Y sin embargo al día siguiente el diván había vuelto a desaparecer. Cada vez que Cassandra lo encontraba y volvía a dejarlo por las noches dentro de la casa de muñecas, al día siguiente volvía a desaparecer. A veces no lo encontraba en días, otros sin embargo a las pocas horas lo encontraba. Le parecía tan extraño todo aquello que decidió poner una trampa a su “ladrón”.

Esa noche se acostó con una sonrisa en el rostro, a sabiendas de que por fin sabría quien se llevaba el diván de la casa de muñecas cada noche que ella la dejaba allí. Se quedó dormida prácticamente enseguida… El silencio reinaba en su habitación o al menos reinó hasta bien entrada la noche, cuando un grito agudo la despertó.

¡La trampa!

De un salto salió de la cama y se dirigió hasta la casa de muñecas, esperando encontrar cualquier cosa, menos lo que parecían dos niños diminutos. Los ojos de Cassandra se abrieron como platos, mientras que las bocas de los duendes se abrieron formando un O de asombro.

-¿Qué…?

Cassandra no podía salir de su asombro. ¿Qué demonios era aquello? ¿Alguna cámara oculta?

-¡Nos ha pillado! Te dije que era muy lista – reprendió uno de los duendes al otro que inmediatamente se puso a la defensiva. A los pocos segundos estaban discutiendo ante una Cassandra que no salía de su asombro.

Relatillo dedicado a Natalia :)


-¡Ya basta! - la voz de la niña les hizo callar. Callar de inmediato, mientras el miedo se reflejaba en sus ojos. No sabían que iba a pasar ahora, pero ella se limito a formular una pregunta llena de curiosidad: -¿Qué sois?
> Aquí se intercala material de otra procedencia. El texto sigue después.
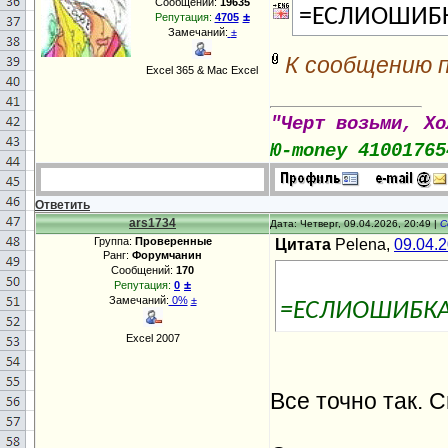
Сообщений:
19635
=ЕСЛИОШИБК
±
Репутация:
4705
Замечаний:
±
К сообщению 
Excel 365 & Mac Excel
"Черт возьми, Хо
Ю-money 41001765
Ответить
ars1734
Дата: Четверг, 09.04.2026, 20:49 |
С
Группа:
Проверенные
Цитата
Pelena,
09.04.
Ранг:
Форумчанин
Сообщений:
170
±
Репутация:
0
Замечаний:
0%
±
=ЕСЛИОШИБКА(В
Excel 2007
Все точно так. 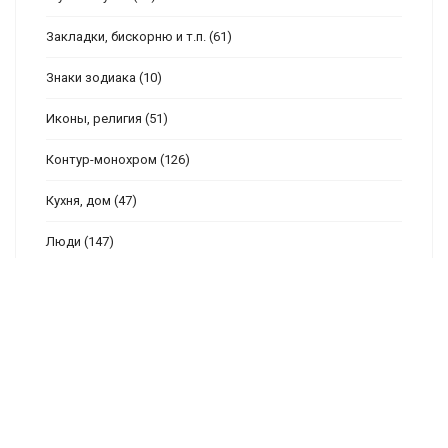
Закладки, бискорню и т.п.
(61)
Знаки зодиака
(10)
Иконы, религия
(51)
Контур-монохром
(126)
Кухня, дом
(47)
Люди
(147)
Метрики
(86)
Мини
(167)
Море
(138)
Натюрморты
(46)
Новый год
(261)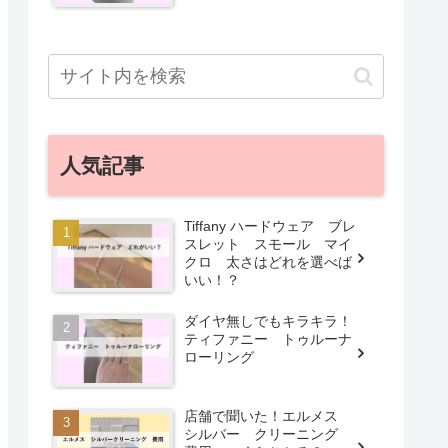
人気記事
Tiffany ハードウェア ブレ
スレット スモール マイ
クロ 太さはどれを選べば
いい！？
ダイヤ無しでもキラキラ！
ティファニー トゥルーナ
ローリング
店舗で聞いた！エルメス
シルバー クリーニング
-Duendes - respondieron prácticamente al unísono de tal manera que casi parecía que lo hubiesen ensayado de antemano.

-¿Y por qué me robáis el diván? - volvió a preguntar Cassandra poniendo incluso los brazos en jarras como si de aquella manera pudiera intimidarlos o algo por el estilo.

-Porque es nuestro. Es el diván de los duendes.

Cassandra arqueó una ceja. Los duendes le contaron que aquel diván siempre había pertenecido a su pueblo de duendes. A los duendes que vivían en aquella casa, hasta que un niño lo encontró y lo colocó en la casa de muñecas. Por ese motivo ellos siempre iban a buscarlo… perdiéndolo una y otra vez. La muchacha, de gran corazón les dio el diván y cada vez que lo volvió a encontrar por la casa extraviado, en lugar de volver a meterlo en la casa de muñecas, lo dejaba frente al agujero que había en la pared de su habitación. La entrada de la “casa de los duendes” y cuando se daba la vuelta sabía que ellos cogían su adorado Diván.

-Y la casa de Cassandra… - el niño miró a su madre mientras en su rostro se dibujaba una sonrisa de oreja a oreja.

-Es la nuestra. - ella se limitó a asentir mientras daba un beso de buenas noches a su hijo y volvía a arroparle, para luego salir y cerrar la puerta.

Cuando entró en su habitación sin embargo, algo llamó su atención. El pequeño diván estaba en el suelo… Con cuidado lo tomó y lo dejó frente al agujero que había al ras del suelo en una de las paredes del que había sido su dormitorio toda su infancia… El diván de los duendes era más real de lo que el hijo de Cassandra jamás pudiese imaginar.

-Buenas noches… - susurró al agujero sabiendo que aquellos diminutos habitantes la oían. Tal y como habían hecho siempre.